= EXERCISE MATERIALS =
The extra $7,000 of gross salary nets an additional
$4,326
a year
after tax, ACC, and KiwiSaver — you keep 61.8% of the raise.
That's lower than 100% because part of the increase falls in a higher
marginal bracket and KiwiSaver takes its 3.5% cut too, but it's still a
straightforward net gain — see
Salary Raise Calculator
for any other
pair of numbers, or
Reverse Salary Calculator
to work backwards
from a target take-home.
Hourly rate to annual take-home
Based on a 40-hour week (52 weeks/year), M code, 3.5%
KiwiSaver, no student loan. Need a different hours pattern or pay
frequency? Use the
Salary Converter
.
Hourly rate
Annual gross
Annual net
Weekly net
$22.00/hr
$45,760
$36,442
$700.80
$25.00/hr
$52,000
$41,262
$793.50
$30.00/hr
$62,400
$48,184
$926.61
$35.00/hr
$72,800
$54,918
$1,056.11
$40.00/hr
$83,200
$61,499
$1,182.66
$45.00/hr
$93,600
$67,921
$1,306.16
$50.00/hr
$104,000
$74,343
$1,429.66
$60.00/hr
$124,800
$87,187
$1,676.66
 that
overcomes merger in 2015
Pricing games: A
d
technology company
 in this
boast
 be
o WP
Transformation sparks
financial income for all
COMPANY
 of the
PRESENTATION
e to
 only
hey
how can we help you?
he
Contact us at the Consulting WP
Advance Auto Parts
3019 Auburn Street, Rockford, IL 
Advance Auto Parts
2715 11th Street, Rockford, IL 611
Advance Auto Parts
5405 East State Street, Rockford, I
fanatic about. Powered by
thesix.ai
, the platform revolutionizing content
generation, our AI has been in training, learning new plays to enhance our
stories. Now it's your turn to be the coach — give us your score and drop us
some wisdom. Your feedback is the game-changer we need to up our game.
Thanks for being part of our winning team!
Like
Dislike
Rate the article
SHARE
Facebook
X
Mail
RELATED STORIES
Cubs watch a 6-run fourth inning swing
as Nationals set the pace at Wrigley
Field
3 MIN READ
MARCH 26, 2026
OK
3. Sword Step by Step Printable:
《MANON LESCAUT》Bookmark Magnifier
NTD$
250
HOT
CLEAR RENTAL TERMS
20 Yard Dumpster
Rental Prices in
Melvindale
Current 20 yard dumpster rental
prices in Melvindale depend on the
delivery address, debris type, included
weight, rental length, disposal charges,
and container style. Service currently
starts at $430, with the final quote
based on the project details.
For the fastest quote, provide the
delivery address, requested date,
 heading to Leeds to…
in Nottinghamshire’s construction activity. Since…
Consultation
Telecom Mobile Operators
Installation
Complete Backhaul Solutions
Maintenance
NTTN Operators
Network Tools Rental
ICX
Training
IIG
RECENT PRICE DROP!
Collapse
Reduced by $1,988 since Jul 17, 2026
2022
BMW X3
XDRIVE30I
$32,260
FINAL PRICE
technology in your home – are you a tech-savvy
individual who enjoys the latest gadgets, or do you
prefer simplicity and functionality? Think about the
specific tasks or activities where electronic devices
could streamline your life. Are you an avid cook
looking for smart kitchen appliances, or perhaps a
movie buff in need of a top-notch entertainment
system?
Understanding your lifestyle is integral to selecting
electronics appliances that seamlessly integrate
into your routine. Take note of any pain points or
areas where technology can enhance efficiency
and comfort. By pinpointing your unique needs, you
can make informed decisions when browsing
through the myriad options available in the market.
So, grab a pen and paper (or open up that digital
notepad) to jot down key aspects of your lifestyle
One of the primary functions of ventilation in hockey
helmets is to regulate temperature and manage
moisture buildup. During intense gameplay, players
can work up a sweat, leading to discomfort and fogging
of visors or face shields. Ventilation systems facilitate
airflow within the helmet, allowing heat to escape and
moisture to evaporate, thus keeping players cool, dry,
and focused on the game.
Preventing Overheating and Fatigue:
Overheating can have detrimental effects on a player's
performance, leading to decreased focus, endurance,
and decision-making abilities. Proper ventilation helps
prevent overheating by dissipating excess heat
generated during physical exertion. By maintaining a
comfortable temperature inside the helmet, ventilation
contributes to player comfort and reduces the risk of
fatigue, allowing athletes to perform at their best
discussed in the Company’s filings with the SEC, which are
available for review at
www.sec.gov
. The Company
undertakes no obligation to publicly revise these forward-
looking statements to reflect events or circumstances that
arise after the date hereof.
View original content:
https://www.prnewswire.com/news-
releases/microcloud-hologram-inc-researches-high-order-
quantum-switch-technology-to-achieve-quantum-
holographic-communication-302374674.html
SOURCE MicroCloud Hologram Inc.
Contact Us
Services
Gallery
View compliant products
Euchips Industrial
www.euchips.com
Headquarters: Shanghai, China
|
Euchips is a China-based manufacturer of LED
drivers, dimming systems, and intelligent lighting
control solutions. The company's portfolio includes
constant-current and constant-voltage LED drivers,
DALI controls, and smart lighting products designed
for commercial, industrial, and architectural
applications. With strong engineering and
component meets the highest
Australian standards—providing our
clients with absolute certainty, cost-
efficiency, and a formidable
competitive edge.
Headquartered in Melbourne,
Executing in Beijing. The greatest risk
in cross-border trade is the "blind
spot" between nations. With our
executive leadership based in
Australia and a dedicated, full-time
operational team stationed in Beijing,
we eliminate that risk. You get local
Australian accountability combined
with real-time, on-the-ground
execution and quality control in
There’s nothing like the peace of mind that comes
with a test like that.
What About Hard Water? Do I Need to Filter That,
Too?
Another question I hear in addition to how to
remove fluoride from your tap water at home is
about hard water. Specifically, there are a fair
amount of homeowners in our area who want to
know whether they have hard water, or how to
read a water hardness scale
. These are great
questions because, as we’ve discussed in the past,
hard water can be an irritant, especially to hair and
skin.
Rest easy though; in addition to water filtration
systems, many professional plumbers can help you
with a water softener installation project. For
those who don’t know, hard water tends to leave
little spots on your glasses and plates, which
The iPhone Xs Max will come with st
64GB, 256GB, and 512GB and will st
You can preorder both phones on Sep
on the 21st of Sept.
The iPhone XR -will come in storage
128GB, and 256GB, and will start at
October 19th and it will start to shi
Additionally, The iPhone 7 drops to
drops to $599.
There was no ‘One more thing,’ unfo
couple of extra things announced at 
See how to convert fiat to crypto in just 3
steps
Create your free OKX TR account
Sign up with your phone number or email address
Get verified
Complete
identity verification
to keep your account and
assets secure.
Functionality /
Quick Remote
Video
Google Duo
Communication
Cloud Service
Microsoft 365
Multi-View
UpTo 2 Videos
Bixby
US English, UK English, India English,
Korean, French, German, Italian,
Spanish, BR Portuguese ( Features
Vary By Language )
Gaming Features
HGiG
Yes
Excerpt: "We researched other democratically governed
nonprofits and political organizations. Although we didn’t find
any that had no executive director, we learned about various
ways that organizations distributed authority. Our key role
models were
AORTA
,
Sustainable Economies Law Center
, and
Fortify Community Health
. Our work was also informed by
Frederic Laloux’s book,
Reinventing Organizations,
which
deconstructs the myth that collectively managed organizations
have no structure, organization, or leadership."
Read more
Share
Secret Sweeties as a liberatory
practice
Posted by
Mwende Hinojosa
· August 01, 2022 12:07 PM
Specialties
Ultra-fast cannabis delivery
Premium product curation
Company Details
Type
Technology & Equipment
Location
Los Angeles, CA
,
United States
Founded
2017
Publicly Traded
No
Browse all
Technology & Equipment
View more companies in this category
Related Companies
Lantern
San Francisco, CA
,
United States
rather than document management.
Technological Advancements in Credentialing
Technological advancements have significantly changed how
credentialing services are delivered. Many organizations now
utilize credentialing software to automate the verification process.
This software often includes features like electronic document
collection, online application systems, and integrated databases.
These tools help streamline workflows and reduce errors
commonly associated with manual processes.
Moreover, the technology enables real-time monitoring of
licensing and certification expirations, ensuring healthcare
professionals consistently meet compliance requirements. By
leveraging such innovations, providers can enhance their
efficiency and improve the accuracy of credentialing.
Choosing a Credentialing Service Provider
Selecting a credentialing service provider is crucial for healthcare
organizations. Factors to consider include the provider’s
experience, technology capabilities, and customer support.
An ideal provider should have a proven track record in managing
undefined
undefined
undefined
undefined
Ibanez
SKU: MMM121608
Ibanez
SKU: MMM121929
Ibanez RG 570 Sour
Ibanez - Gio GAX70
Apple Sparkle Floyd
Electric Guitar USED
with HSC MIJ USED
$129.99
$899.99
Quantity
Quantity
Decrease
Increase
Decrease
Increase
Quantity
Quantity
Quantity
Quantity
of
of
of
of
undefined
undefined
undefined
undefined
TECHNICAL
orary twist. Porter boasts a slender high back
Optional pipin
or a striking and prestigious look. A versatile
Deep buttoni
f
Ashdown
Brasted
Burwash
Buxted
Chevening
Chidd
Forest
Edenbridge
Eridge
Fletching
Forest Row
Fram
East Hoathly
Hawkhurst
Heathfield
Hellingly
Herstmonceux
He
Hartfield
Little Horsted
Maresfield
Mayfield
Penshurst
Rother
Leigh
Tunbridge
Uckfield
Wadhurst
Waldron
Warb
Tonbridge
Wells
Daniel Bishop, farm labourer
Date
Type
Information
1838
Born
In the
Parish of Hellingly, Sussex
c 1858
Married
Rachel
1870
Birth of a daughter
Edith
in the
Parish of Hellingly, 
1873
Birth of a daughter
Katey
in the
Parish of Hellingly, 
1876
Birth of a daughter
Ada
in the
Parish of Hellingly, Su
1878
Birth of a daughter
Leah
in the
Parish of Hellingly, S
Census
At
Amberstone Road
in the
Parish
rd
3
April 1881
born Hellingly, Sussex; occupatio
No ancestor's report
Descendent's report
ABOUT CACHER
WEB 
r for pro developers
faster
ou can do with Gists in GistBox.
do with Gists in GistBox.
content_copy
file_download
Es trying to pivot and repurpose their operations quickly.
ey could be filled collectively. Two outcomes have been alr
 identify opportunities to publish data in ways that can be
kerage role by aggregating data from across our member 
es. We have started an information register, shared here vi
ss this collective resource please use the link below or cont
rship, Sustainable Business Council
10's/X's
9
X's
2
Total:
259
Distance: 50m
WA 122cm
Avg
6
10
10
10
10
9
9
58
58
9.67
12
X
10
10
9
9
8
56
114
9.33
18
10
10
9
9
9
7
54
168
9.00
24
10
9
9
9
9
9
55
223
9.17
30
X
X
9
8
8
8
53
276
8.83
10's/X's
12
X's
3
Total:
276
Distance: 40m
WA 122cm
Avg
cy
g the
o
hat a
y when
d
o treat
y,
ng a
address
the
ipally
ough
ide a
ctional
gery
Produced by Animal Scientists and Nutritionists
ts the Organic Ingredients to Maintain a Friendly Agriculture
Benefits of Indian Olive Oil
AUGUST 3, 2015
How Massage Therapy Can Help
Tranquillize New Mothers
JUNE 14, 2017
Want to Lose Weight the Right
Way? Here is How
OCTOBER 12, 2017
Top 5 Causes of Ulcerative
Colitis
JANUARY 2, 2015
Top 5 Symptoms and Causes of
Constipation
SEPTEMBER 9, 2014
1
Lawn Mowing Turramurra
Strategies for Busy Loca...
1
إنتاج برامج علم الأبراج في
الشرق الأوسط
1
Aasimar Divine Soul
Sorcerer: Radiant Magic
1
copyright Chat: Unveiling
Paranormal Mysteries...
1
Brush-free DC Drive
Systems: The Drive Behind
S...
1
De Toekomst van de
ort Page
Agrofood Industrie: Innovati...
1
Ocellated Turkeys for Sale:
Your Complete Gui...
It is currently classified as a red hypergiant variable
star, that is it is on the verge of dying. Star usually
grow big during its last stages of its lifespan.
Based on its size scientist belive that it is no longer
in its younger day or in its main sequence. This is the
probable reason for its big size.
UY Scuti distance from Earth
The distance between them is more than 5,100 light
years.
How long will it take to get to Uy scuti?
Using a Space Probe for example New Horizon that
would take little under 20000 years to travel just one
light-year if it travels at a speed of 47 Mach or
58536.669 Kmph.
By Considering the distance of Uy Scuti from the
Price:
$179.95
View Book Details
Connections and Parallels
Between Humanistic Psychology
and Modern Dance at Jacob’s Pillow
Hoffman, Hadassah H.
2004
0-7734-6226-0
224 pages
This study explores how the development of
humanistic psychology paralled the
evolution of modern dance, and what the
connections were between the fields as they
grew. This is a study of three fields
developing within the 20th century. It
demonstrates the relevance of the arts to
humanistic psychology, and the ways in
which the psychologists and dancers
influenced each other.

= TASK =
Arrange the records as a Markdown table with the columns Row and Line, one row for each line and no rows for blank lines. Begin at the start of the records and end at the line that contains "Cubs watch a 6-run fourth inning swing".

= SOLVED EXERCISE =
| Row | Line |
|---|---|
| 1 | The extra $7,000 of gross salary nets an additional |
| 2 | $4,326 |
| 3 | a year |
| 4 | after tax, ACC, and KiwiSaver — you keep 61.8% of the raise. |
| 5 | That's lower than 100% because part of the increase falls in a higher |
| 6 | marginal bracket and KiwiSaver takes its 3.5% cut too, but it's still a |
| 7 | straightforward net gain — see |
| 8 | Salary Raise Calculator |
| 9 | for any other |
| 10 | pair of numbers, or |
| 11 | Reverse Salary Calculator |
| 12 | to work backwards |
| 13 | from a target take-home. |
| 14 | Hourly rate to annual take-home |
| 15 | Based on a 40-hour week (52 weeks/year), M code, 3.5% |
| 16 | KiwiSaver, no student loan. Need a different hours pattern or pay |
| 17 | frequency? Use the |
| 18 | Salary Converter |
| 19 | . |
| 20 | Hourly rate |
| 21 | Annual gross |
| 22 | Annual net |
| 23 | Weekly net |
| 24 | $22.00/hr |
| 25 | $45,760 |
| 26 | $36,442 |
| 27 | $700.80 |
| 28 | $25.00/hr |
| 29 | $52,000 |
| 30 | $41,262 |
| 31 | $793.50 |
| 32 | $30.00/hr |
| 33 | $62,400 |
| 34 | $48,184 |
| 35 | $926.61 |
| 36 | $35.00/hr |
| 37 | $72,800 |
| 38 | $54,918 |
| 39 | $1,056.11 |
| 40 | $40.00/hr |
| 41 | $83,200 |
| 42 | $61,499 |
| 43 | $1,182.66 |
| 44 | $45.00/hr |
| 45 | $93,600 |
| 46 | $67,921 |
| 47 | $1,306.16 |
| 48 | $50.00/hr |
| 49 | $104,000 |
| 50 | $74,343 |
| 51 | $1,429.66 |
| 52 | $60.00/hr |
| 53 | $124,800 |
| 54 | $87,187 |
| 55 | $1,676.66 |
| 56 |  that |
| 57 | overcomes merger in 2015 |
| 58 | Pricing games: A |
| 59 | d |
| 60 | technology company |
| 61 |  in this |
| 62 | boast |
| 63 |  be |
| 64 | o WP |
| 65 | Transformation sparks |
| 66 | financial income for all |
| 67 | COMPANY |
| 68 |  of the |
| 69 | PRESENTATION |
| 70 | e to |
| 71 |  only |
| 72 | hey |
| 73 | how can we help you? |
| 74 | he |
| 75 | Contact us at the Consulting WP |
| 76 | Advance Auto Parts |
| 77 | 3019 Auburn Street, Rockford, IL  |
| 78 | Advance Auto Parts |
| 79 | 2715 11th Street, Rockford, IL 611 |
| 80 | Advance Auto Parts |
| 81 | 5405 East State Street, Rockford, I |
| 82 | fanatic about. Powered by |
| 83 | thesix.ai |
| 84 | , the platform revolutionizing content |
| 85 | generation, our AI has been in training, learning new plays to enhance our |
| 86 | stories. Now it's your turn to be the coach — give us your score and drop us |
| 87 | some wisdom. Your feedback is the game-changer we need to up our game. |
| 88 | Thanks for being part of our winning team! |
| 89 | Like |
| 90 | Dislike |
| 91 | Rate the article |
| 92 | SHARE |
| 93 | Facebook |
| 94 | X |
| 95 | Mail |
| 96 | RELATED STORIES |
| 97 | Cubs watch a 6-run fourth inning swing |